Bill Brydge began his NHL career on the Toronto St.Patricks blueline (the St. Pats became the Maple Leafs in 1927-28) after a successful career with Port Arthur where helped the Bearcats win the Allan Cup in 1925 and 1926.
Brydge must have failed to impress Conn Smythe that season. Smythe traded Brydge to Detroit (then known as the Cougars) in 1927-28. He would report to the minor leagues for the next two years before joining the team regularly in 1928-29.
Brydge joined the Amerks for the 1929-30 season, finding a permanent NHL home, playing there until 1936. He seemed to really cement his standing in 1930-31 after he was paired with newly acquired Red Dutton.
Brydge developed a reputation as a feared open ice hitter. The stocky defender was noted for his play at both ends of the ice. He and Dutton were counted on heavily in the defensive zone, but both contributed on the score sheet too. Three times he was in the top ten of defensemen scoring in his career.

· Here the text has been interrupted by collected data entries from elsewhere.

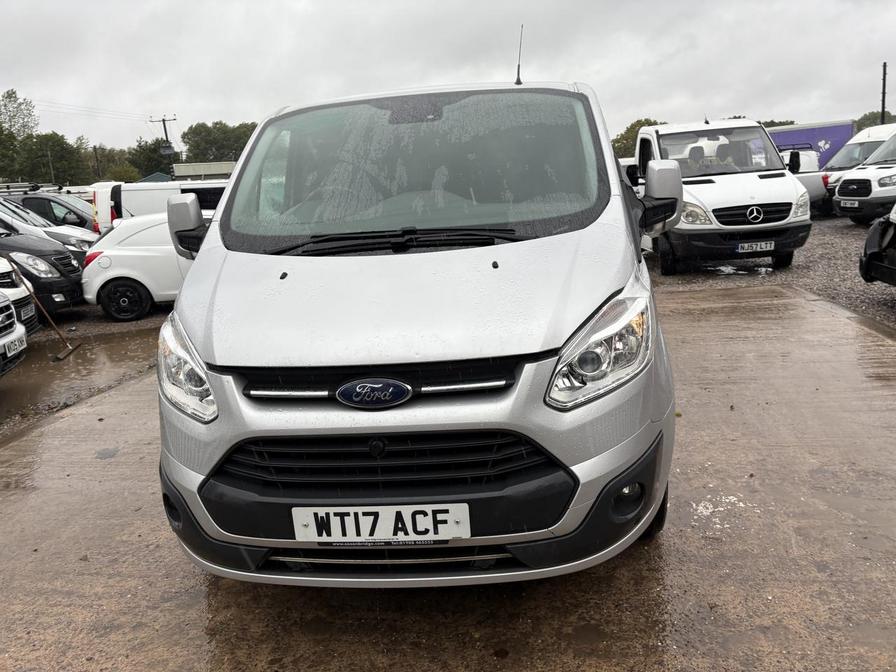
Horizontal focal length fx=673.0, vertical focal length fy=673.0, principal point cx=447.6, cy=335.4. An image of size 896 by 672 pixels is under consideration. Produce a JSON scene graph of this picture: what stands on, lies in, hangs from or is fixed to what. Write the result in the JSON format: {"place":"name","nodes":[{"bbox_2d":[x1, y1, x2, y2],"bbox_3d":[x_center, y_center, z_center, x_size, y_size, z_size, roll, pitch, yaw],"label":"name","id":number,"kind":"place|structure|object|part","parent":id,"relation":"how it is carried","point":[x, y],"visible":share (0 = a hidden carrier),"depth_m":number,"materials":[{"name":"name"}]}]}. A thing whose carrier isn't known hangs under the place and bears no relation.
{"place":"outdoors","nodes":[
{"label":"outdoors","id":0,"kind":"place"},
{"bbox_2d":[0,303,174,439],"label":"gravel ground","id":1,"kind":"structure","parent":0,"point":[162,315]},
{"bbox_2d":[0,288,28,376],"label":"white car","id":2,"kind":"object","parent":1,"relation":"on","point":[8,305],"visible":0.99,"depth_m":6.37,"materials":[{"name":"white metal"}]},
{"bbox_2d":[2,332,26,357],"bbox_3d":[-3.795,0.084,5.858,0.119,0.163,0.378,-2,13,2],"label":"license plate","id":3,"kind":"object","parent":2,"relation":"attached to","point":[17,343],"visible":0.92,"depth_m":5.87,"materials":[{"name":"white plastic"}]},
{"bbox_2d":[0,256,39,333],"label":"white car","id":4,"kind":"object","parent":1,"relation":"on","point":[17,292],"visible":0.58,"depth_m":7.56,"materials":[{"name":"white metal"}]},
{"bbox_2d":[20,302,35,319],"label":"license plate","id":5,"kind":"object","parent":4,"relation":"attached to","point":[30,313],"visible":0.76,"depth_m":7.10,"materials":[{"name":"white plastic"}]},
{"bbox_2d":[0,217,84,313],"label":"black van","id":6,"kind":"object","parent":1,"relation":"on","point":[62,283],"visible":0.78,"depth_m":9.59,"materials":[{"name":"black"}]},
{"bbox_2d":[23,276,80,360],"bbox_3d":[-4.921,-0.230,8.281,0.686,0.807,0.542,-2,13,2],"label":"broom","id":7,"kind":"object","parent":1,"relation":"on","point":[60,358],"visible":0.96,"depth_m":8.26,"materials":[{"name":"brown wood"}]},
{"bbox_2d":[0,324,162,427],"label":"puddle","id":8,"kind":"object","parent":1,"relation":"on","point":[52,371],"visible":0.63,"materials":[{"name":"brown liquid"}]},
{"bbox_2d":[82,209,206,320],"bbox_3d":[-3.526,-1.251,10.565,4.148,1.486,1.730,-6,13,-12],"label":"white car","id":9,"kind":"object","parent":1,"relation":"on","point":[119,253],"visible":0.54,"depth_m":9.66,"materials":[{"name":"white metal"}]},
{"label":"wheel","id":10,"kind":"part","parent":9,"relation":"part of","materials":[{"name":"black rubber"}]},
{"bbox_2d":[172,162,235,180],"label":"building","id":11,"kind":"structure","parent":0,"point":[180,166],"depth_m":35.03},
{"bbox_2d":[0,278,895,669],"label":"concrete pavement","id":12,"kind":"structure","parent":0,"point":[824,315],"materials":[{"name":"concrete"}]},
{"bbox_2d":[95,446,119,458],"label":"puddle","id":13,"kind":"object","parent":12,"relation":"on","point":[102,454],"visible":0.79,"materials":[{"name":"grey"}]},
{"bbox_2d":[153,60,676,587],"bbox_3d":[0.051,-0.466,4.058,1.938,2.064,4.786,-2,13,2],"label":"silver van","id":14,"kind":"object","parent":12,"relation":"on","point":[603,290],"visible":0.96,"depth_m":2.33,"materials":[{"name":"silver metal"}]},
{"label":"headlight","id":15,"kind":"part","parent":14,"relation":"part of","materials":[{"name":"clear plastic"}]},
{"bbox_2d":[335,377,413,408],"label":"car emblem","id":16,"kind":"object","parent":14,"relation":"attached to","point":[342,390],"visible":0.94,"depth_m":2.30,"materials":[{"name":"blue metal"}]},
{"bbox_2d":[291,503,470,542],"bbox_3d":[-0.229,0.631,2.245,0.632,0.156,0.075,-2,13,2],"label":"license plate","id":17,"kind":"object","parent":14,"relation":"attached to","point":[355,537],"visible":0.97,"depth_m":2.23,"materials":[{"name":"white plastic"}]},
{"label":"grille","id":18,"kind":"part","parent":14,"relation":"part of","materials":[{"name":"black plastic"}]},
{"label":"wiper","id":19,"kind":"part","parent":14,"relation":"part of","materials":[{"name":"black"}]},
{"label":"windshield","id":20,"kind":"part","parent":14,"relation":"part of","materials":[{"name":"clear glass"}]},
{"bbox_2d":[514,24,523,86],"bbox_3d":[0.472,-1.831,4.420,0.051,0.406,0.171,-2,13,2],"label":"antenna","id":21,"kind":"object","parent":14,"relation":"on","point":[518,78],"visible":0.88,"depth_m":4.42,"materials":[{"name":"black"}]},
{"label":"headlight","id":22,"kind":"part","parent":14,"relation":"part of","materials":[{"name":"clear plastic"}]},
{"bbox_2d":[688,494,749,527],"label":"stain","id":23,"kind":"object","parent":12,"relation":"on","point":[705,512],"visible":0.63,"depth_m":3.19,"materials":[{"name":"white"}]},
{"bbox_2d":[1,0,895,153],"label":"sky","id":24,"kind":"structure","parent":0,"point":[255,95],"materials":[{"name":"grey"}]},
{"bbox_2d":[648,218,895,329],"label":"gravel ground","id":25,"kind":"structure","parent":0,"point":[882,317],"materials":[{"name":"grey gravel"}]},
{"bbox_2d":[625,117,812,275],"bbox_3d":[3.826,-2.338,10.973,2.104,2.179,5.731,-2,13,2],"label":"white van","id":26,"kind":"object","parent":25,"relation":"on","point":[703,187],"visible":0.72,"depth_m":9.08,"materials":[{"name":"white metal"}]},
{"label":"van windshield","id":27,"kind":"part","parent":26,"relation":"part of","materials":[{"name":"clear glass"}]},
{"label":"grille","id":28,"kind":"part","parent":26,"relation":"part of","materials":[{"name":"black plastic"}]},
{"bbox_2d":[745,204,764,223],"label":"car emblem","id":29,"kind":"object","parent":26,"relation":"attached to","point":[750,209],"visible":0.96,"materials":[{"name":"silver metal"}]},
{"bbox_2d":[736,240,775,252],"bbox_3d":[4.217,-1.223,9.233,0.530,0.164,0.112,-2,13,2],"label":"license plate","id":30,"kind":"object","parent":26,"relation":"attached to","point":[763,245],"visible":0.97,"depth_m":9.20,"materials":[{"name":"white plastic"}]},
{"bbox_2d":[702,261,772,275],"label":"puddle","id":31,"kind":"object","parent":25,"relation":"on","point":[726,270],"visible":0.65,"materials":[{"name":"black liquid"}]},
{"bbox_2d":[832,130,895,225],"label":"white van","id":32,"kind":"object","parent":25,"relation":"on","point":[843,196],"visible":0.98,"depth_m":13.64,"materials":[{"name":"white metal"}]},
{"bbox_2d":[839,199,858,207],"bbox_3d":[8.154,-2.676,13.680,0.143,0.179,0.414,-2,13,2],"label":"license plate","id":33,"kind":"object","parent":32,"relation":"attached to","point":[844,204],"visible":0.97,"depth_m":13.64,"materials":[{"name":"white plastic"}]},
{"bbox_2d":[859,205,895,285],"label":"black car","id":34,"kind":"object","parent":25,"relation":"on","point":[870,256],"visible":0.99,"depth_m":7.01,"materials":[{"name":"black"}]},
{"label":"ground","id":35,"kind":"structure","parent":0},
{"bbox_2d":[0,88,37,182],"label":"tree","id":36,"kind":"object","parent":35,"relation":"on","point":[13,93],"visible":0.89,"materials":[{"name":"green plant"}]},
{"bbox_2d":[0,196,95,258],"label":"white car","id":37,"kind":"object","parent":35,"relation":"on","point":[39,223],"visible":0.28,"depth_m":12.07,"materials":[{"name":"white metal"}]},
{"bbox_2d":[2,186,97,236],"bbox_3d":[-9.332,-2.448,15.446,4.665,1.863,1.816,-2,13,2],"label":"dark van","id":38,"kind":"object","parent":35,"relation":"on","point":[73,221],"visible":0.32,"depth_m":14.78,"materials":[{"name":"metal"}]},
{"bbox_2d":[0,181,46,194],"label":"roof rack","id":39,"kind":"object","parent":38,"relation":"on","point":[8,187],"visible":0.76,"depth_m":16.47,"materials":[{"name":"metal"}]},
{"bbox_2d":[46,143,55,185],"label":"pole","id":40,"kind":"object","parent":35,"relation":"on","point":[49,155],"visible":0.56,"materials":[{"name":"brown wood"}]},
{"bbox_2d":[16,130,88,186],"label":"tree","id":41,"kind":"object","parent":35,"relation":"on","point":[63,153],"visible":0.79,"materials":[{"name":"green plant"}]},
{"bbox_2d":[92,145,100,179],"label":"utility pole","id":42,"kind":"object","parent":35,"relation":"on","point":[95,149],"visible":0.58,"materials":[{"name":"brown wood"}]},
{"bbox_2d":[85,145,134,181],"label":"tree","id":43,"kind":"object","parent":35,"relation":"on","point":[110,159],"visible":0.61,"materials":[{"name":"green plant"}]},
{"bbox_2d":[106,162,142,182],"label":"shrub","id":44,"kind":"object","parent":35,"relation":"on","point":[123,174],"visible":0.61,"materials":[{"name":"green plant"}]},
{"bbox_2d":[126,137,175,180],"label":"tree","id":45,"kind":"object","parent":35,"relation":"on","point":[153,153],"visible":0.65,"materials":[{"name":"green plant"}]},
{"bbox_2d":[89,179,227,235],"bbox_3d":[-5.541,-2.584,15.275,5.209,2.013,1.788,-2,13,2],"label":"white van","id":46,"kind":"object","parent":35,"relation":"on","point":[101,200],"visible":0.25,"depth_m":14.49,"materials":[{"name":"white metal"}]},
{"bbox_2d":[150,115,177,173],"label":"utility pole","id":47,"kind":"object","parent":35,"relation":"on","point":[164,121],"visible":0.45,"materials":[{"name":"brown wood"}]},
{"bbox_2d":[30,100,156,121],"label":"power line","id":48,"kind":"object","parent":47,"relation":"attached to","point":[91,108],"visible":0.9,"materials":[{"name":"metal"}]},
{"bbox_2d":[181,120,258,163],"label":"tree","id":49,"kind":"object","parent":35,"relation":"on","point":[195,128],"visible":0.55,"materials":[{"name":"green plant"}]},
{"bbox_2d":[610,118,666,158],"label":"tree","id":50,"kind":"object","parent":35,"relation":"on","point":[627,130],"visible":0.27,"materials":[{"name":"green plant"}]},
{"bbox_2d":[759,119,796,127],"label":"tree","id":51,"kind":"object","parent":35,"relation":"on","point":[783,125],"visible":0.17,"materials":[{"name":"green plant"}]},
{"bbox_2d":[779,146,827,215],"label":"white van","id":52,"kind":"object","parent":35,"relation":"on","point":[815,168],"visible":0.22,"depth_m":16.56,"materials":[{"name":"white metal"}]},
{"bbox_2d":[765,120,855,168],"bbox_3d":[13.794,-7.481,29.280,6.582,3.007,2.573,3,14,23],"label":"trailer","id":53,"kind":"object","parent":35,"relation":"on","point":[839,134],"visible":0.34,"depth_m":27.52,"materials":[{"name":"purple"}]},
{"bbox_2d":[855,110,894,131],"label":"tree","id":54,"kind":"object","parent":35,"relation":"on","point":[857,125],"visible":0.32,"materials":[{"name":"green plant"}]},
{"bbox_2d":[879,61,887,123],"bbox_3d":[21.322,-10.359,33.144,0.335,6.434,0.432,-2,13,2],"label":"utility pole","id":55,"kind":"object","parent":35,"relation":"on","point":[883,96],"visible":0.52,"depth_m":32.79,"materials":[{"name":"brown wood"}]}
]}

Of course, hockey players' true stature is measured in the Stanley Cup playoffs. Playing for weak teams named St. Pats, Cougars and Americans did not give Brydge much of a chance to compete for the silver chalice. In 9 seasons (368 regular season games) Brydge's team only made the playoffs once (1929 with Detroit). After 2 games, he was out.
The Amerks granted Brydge his unconditional release in 1936. He was slowing down and the Amerks had acquired Joe Jerwa to take his place. Rather than bury him in the minor leagues like so many teams would do back in those days, the Americans showed Brydge respect for his contributions with the out right release. Brydge controlled his own future.
Brydge never did catch on with another pro team. Instead he moved to Kirkland Lake, Ontario where he coached the Lake Shore Blue Devils, winning the Allan Cup in 1940. He also held a job with the Donald Ropes and Wire Cloth Company until 1947 when he became ill.
Born in 1901, Bill Brydge died November 2nd, 1949.